Embryonic stem cell research is not the way to go to cure diseases. It is inferior technology. Here is why. By definition embryonic stem cells would be generated from an individual that is different immunologically from the sick person you are trying to cure. So, you inject the cells derived from embryonic stem cells and you get an immune response that will attack and destroy your precious embryonic stem cell derived cells. What a waste!
The answer is to clone stem cells from the body of the sick individual. This is the best way to avoid the immune response. It is the way to create new body parts as needed. But the science of such somatic stem cell creation is in its infancy. We need to put our precious research funding into science that will be productive, not scam rhetoric that gives liberals an issue to run on and false hope to the sick.
But unfortunately for liberals, nobody opposes cloning somatic stem cells. So the liberals do not have an issue to run on. So liberals divert attention from truly promising technology and focus on inferior technology just so we can create a wedge issue for the election. Great!

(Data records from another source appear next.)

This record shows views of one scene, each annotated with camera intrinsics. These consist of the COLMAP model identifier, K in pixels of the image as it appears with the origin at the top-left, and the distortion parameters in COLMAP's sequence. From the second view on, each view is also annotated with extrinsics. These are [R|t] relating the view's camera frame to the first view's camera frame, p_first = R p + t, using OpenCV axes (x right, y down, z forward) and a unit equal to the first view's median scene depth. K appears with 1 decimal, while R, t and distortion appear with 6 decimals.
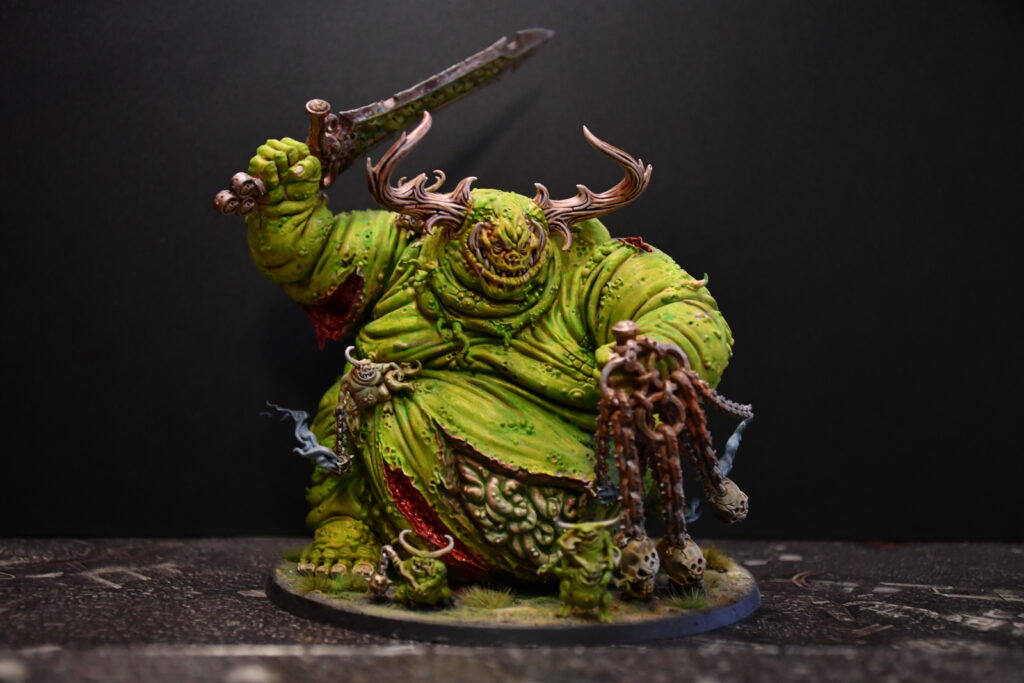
lens RADIAL K [[1305.8, 0, 509.2], [0, 1305.8, 335.1], [0, 0, 1]] dist [-0.013592, 0.000000]
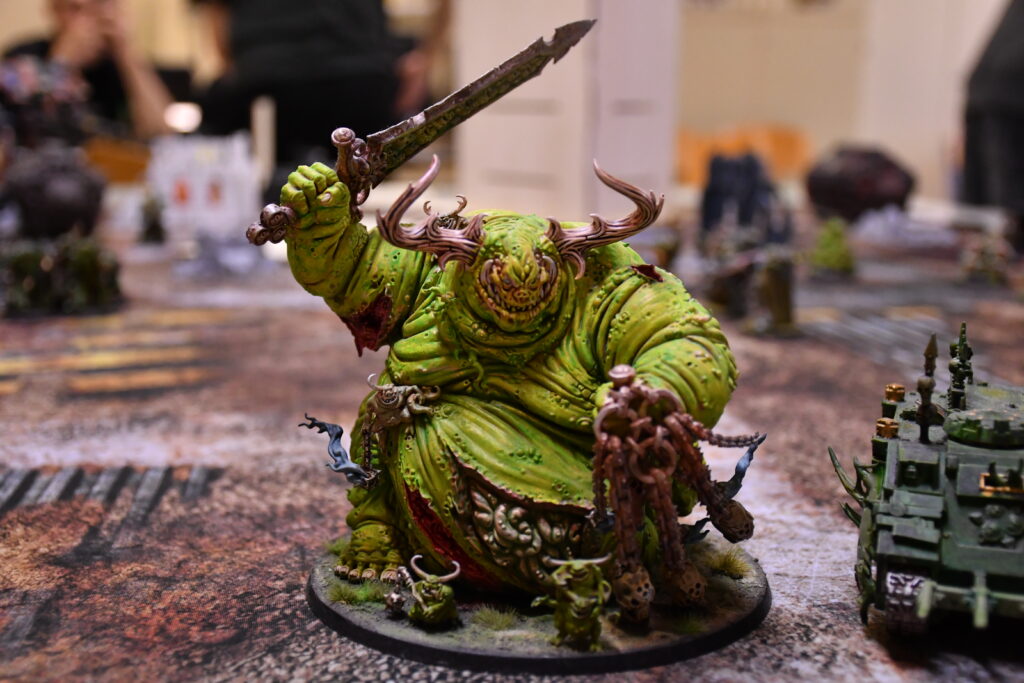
lens RADIAL K [[1341.0, 0, 508.6], [0, 1341.0, 342.6], [0, 0, 1]] dist [0.001193, 0.000000]
pose [[0.991164, 0.008904, -0.132346, 0.132606], [0.009559, 0.990356, 0.138216, -0.166925], [0.132300, -0.138260, 0.981520, -0.052121]]
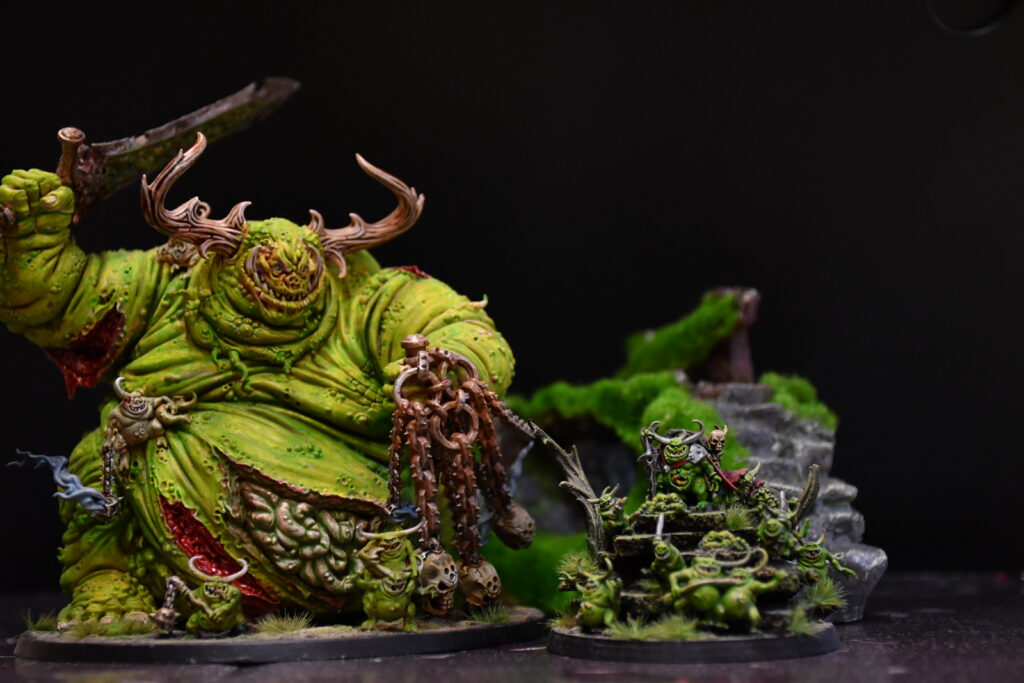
lens RADIAL K [[1542.3, 0, 515.7], [0, 1542.3, 344.0], [0, 0, 1]] dist [0.087785, 0.000000]
pose [[0.971542, -0.020562, 0.235975, -0.108383], [0.050240, 0.991447, -0.120455, 0.134822], [-0.231480, 0.128882, 0.964265, -0.151308]]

The fact is that nobody wants to ban embryonic stem cell research. All the major drug companies are free to do all the embryonic stem cell research they want.
How would you feel to know that liberal rhetoric on embryonic stem cell research may actually cause federal money to be diverted to inferior technology at the expense of technology that can actually work?
Gabrielle Giffords knows nothing about science, she just parrots liberal scam rhetoric.
Science is not politics. There is no liberal or conservative science. You should be offended that liberals would tout embryonic stem cell research as a magic cure when they should know that it is just another scam to create a false issue for the election.
You should be offended that junk science is constantly being used by liberals to manipulate you.